TRAVAIL À RÉALISER:
1. Répondez aux questions suivantes à partir de l'extrait sur les microbulles :
(a) Depuis combien de temps la recherche s'efforce-t-elle de doper ces bulles en médicaments ?
(b) À quel stade de test en est-on actuellement ?
(c) Dans combien de dimensions le dispositif décrit permet-il de manipuler une microbulle ?
2. Recopiez, s'il vous plaît, le passage de l'extrait sur les microbulles compris entre « Pour le moment, les » et « en trois dimensions. », ces deux bornes incluses.

EXTRAIT CHOISI:

Cette technique est particulièrement utile en imagerie cardiaque, pour rendre visibles les zones non échogènes (qui renvoient peu d’écho) et apparaissent habituellement de manière assez sombre. L’injection de microbulles permet ainsi de mettre en évidence tout le circuit des vaisseaux sanguins.
Pourquoi ces microbulles peuvent-elles être utilisées comme vecteurs d’agents thérapeutiques ?
Depuis 20 ans, il y a un effort de recherche important pour doper ces bulles en médicaments et développer des thérapies très localisées. Ce principe permettrait notamment d’éviter de nombreux effets secondaires associés aux techniques invasives comme la radiothérapie.
Les bulles sont de bons candidats pour le largage de médicaments, car elles sont d’une part très visibles en imagerie, d’autre part elles ont la particularité de réagir aux ultrasons. On s’est ainsi rendu compte qu’en imageant ces bulles, on les faisait vibrer très fortement. Ces vibrations sont suffisantes pour déformer les bulles et générer un largage.
D’une manière générale, où en est la recherche sur le largage localisé par microbulles ?
Pour le moment, les microbulles sont autorisées en imagerie médicale, mais leur utilisation dans le domaine thérapeutique n’est pas encore d’actualité. Destruction de caillots sanguins, thrombose, largage ultra ciblé de médicaments font partie des potentielles applications.
On en est actuellement à des tests pré-cliniques sur des animaux proches de l’homme, donc le lancement d’essais cliniques ne saurait tarder.
Vos travaux consistent à étudier la manipulation de ces microbulles en utilisant des ondes acoustiques. Comment cela fonctionne-t-il ?
Nous avons dans un premier temps cherché à contrôler une microbulle seule. Pour cela, j’ai mis en place un dispositif permettant de piéger une microbulle et de la manipuler dans l’espace en trois dimensions.

Entrées de données enregistrées:
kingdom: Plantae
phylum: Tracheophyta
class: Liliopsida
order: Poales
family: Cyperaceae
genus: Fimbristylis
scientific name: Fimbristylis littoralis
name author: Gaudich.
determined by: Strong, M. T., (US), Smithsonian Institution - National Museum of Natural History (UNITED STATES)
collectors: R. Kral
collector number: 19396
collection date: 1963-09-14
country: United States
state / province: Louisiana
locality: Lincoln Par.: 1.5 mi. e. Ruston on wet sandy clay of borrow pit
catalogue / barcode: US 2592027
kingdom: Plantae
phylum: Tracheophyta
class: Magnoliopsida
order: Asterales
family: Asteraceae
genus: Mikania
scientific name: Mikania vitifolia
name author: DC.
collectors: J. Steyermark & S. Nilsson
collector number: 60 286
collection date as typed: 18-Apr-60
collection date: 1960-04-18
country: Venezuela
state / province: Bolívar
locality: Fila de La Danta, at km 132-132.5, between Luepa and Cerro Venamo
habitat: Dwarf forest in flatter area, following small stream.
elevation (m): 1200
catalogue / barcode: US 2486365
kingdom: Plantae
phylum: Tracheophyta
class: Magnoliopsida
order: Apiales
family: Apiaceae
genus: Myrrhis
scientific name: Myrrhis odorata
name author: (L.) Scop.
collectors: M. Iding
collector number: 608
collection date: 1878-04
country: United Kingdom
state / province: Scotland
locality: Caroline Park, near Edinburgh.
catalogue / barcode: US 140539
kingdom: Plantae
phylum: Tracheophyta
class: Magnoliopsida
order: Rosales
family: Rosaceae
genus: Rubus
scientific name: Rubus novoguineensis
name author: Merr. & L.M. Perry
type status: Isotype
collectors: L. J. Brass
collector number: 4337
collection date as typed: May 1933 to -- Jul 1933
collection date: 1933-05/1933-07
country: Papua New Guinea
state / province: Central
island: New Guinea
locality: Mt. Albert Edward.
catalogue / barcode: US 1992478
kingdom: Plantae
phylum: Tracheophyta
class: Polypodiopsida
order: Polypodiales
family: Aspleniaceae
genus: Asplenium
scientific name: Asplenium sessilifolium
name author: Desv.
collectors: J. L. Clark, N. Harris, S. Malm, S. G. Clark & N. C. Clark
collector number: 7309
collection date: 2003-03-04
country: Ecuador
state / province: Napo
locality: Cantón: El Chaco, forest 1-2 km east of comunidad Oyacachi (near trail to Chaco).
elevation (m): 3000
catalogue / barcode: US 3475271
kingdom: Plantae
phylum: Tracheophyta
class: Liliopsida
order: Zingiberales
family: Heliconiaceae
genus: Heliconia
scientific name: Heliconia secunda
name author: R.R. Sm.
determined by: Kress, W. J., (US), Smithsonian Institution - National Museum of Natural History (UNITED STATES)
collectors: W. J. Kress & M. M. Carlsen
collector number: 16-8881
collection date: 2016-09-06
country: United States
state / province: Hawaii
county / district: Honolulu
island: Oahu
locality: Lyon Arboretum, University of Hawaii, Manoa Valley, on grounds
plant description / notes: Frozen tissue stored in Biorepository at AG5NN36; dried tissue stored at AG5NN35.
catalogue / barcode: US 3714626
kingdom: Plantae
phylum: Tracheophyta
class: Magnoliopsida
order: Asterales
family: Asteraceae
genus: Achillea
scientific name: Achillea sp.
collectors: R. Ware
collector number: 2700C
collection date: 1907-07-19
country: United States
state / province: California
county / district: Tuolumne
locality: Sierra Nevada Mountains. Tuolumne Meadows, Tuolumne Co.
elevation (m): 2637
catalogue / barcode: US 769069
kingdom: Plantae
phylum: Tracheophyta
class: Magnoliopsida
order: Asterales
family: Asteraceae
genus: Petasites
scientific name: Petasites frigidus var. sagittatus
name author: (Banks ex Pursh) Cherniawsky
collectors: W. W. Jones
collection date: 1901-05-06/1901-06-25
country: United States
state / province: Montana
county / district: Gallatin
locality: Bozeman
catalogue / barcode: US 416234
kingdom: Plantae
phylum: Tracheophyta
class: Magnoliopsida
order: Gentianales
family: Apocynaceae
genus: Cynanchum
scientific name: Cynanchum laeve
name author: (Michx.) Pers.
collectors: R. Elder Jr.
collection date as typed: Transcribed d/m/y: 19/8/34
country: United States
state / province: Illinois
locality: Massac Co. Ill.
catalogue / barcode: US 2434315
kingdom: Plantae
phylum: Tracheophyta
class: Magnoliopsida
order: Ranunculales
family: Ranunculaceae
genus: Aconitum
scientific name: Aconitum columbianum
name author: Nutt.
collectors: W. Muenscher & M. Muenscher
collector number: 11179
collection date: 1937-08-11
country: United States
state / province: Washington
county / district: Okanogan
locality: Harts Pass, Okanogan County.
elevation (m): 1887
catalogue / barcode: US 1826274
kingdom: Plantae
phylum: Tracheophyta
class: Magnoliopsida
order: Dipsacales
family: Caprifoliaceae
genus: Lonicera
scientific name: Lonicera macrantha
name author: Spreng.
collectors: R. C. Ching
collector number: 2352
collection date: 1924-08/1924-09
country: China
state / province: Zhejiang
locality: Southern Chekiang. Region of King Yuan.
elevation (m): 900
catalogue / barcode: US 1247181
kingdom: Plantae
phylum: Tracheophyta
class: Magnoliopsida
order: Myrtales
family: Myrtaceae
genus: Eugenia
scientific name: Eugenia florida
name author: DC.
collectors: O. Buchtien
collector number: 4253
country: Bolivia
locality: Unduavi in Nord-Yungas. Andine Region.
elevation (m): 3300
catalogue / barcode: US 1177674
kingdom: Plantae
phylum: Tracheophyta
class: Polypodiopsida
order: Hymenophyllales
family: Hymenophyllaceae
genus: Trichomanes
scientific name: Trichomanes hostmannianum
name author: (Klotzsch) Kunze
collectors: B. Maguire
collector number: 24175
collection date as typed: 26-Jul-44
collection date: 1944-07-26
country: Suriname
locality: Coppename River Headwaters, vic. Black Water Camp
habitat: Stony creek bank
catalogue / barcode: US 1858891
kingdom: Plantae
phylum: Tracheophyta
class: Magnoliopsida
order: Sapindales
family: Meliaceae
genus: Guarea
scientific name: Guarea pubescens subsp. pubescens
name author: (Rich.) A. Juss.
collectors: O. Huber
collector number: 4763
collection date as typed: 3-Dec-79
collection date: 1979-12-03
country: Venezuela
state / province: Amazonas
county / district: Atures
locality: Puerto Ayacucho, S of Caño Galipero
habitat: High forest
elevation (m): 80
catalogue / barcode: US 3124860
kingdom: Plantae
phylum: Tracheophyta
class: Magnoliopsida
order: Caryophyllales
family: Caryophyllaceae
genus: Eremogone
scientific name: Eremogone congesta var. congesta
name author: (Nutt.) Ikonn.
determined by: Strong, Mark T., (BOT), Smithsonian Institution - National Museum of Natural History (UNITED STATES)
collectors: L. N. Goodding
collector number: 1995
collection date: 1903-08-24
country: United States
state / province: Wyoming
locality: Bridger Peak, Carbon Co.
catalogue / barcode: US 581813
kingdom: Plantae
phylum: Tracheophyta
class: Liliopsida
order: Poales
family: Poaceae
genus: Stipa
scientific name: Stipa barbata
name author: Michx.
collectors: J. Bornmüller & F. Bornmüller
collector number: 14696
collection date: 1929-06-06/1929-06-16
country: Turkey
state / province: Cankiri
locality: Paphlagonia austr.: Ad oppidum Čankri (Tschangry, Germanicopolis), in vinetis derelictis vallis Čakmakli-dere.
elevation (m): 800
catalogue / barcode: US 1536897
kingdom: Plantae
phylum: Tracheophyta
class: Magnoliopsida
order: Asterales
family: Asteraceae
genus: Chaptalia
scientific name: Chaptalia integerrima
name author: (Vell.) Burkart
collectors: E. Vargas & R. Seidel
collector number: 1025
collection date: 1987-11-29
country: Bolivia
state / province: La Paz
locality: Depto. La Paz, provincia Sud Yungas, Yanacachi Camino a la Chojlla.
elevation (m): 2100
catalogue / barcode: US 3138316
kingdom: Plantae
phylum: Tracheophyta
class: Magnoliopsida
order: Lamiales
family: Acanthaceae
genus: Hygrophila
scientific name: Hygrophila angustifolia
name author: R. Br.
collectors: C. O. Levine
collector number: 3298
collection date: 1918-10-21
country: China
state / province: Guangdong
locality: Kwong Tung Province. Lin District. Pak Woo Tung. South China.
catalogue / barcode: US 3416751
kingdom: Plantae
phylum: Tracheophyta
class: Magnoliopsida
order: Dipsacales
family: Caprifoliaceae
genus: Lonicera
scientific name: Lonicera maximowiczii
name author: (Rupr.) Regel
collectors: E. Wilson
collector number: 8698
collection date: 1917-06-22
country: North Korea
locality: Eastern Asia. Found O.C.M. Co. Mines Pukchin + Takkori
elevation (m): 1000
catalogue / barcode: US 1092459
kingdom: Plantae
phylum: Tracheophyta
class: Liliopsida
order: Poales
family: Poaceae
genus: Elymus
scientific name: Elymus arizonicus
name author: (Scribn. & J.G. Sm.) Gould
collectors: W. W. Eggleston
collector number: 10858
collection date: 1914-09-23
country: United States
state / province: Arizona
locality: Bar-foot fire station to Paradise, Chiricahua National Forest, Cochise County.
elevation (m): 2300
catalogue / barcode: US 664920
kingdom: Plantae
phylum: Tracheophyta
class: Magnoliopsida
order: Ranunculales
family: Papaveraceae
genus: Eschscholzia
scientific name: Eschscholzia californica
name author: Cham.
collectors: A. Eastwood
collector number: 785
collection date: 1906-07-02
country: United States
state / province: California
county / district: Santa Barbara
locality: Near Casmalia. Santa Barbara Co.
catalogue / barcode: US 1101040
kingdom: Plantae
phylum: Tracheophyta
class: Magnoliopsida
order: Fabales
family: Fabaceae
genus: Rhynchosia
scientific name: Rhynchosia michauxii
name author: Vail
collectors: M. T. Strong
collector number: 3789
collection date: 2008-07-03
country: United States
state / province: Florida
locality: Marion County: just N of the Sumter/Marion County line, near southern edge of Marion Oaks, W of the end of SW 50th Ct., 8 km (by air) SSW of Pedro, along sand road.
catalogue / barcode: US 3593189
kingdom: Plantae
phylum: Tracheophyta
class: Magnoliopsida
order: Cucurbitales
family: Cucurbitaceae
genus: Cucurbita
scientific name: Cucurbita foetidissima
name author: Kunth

RÉPONSES RÉDIGÉES:
1.
(a) Depuis 20 ans.
(b) À des tests pré-cliniques sur des animaux proches de l'homme.
(c) En trois dimensions.

2.
Pour le moment, les microbulles sont autorisées en imagerie médicale, mais leur utilisation dans le domaine thérapeutique n’est pas encore d’actualité. Destruction de caillots sanguins, thrombose, largage ultra ciblé de médicaments font partie des potentielles applications.
On en est actuellement à des tests pré-cliniques sur des animaux proches de l’homme, donc le lancement d’essais cliniques ne saurait tarder.
Vos travaux consistent à étudier la manipulation de ces microbulles en utilisant des ondes acoustiques. Comment cela fonctionne-t-il ?
Nous avons dans un premier temps cherché à contrôler une microbulle seule. Pour cela, j’ai mis en place un dispositif permettant de piéger une microbulle et de la manipuler dans l’espace en trois dimensions.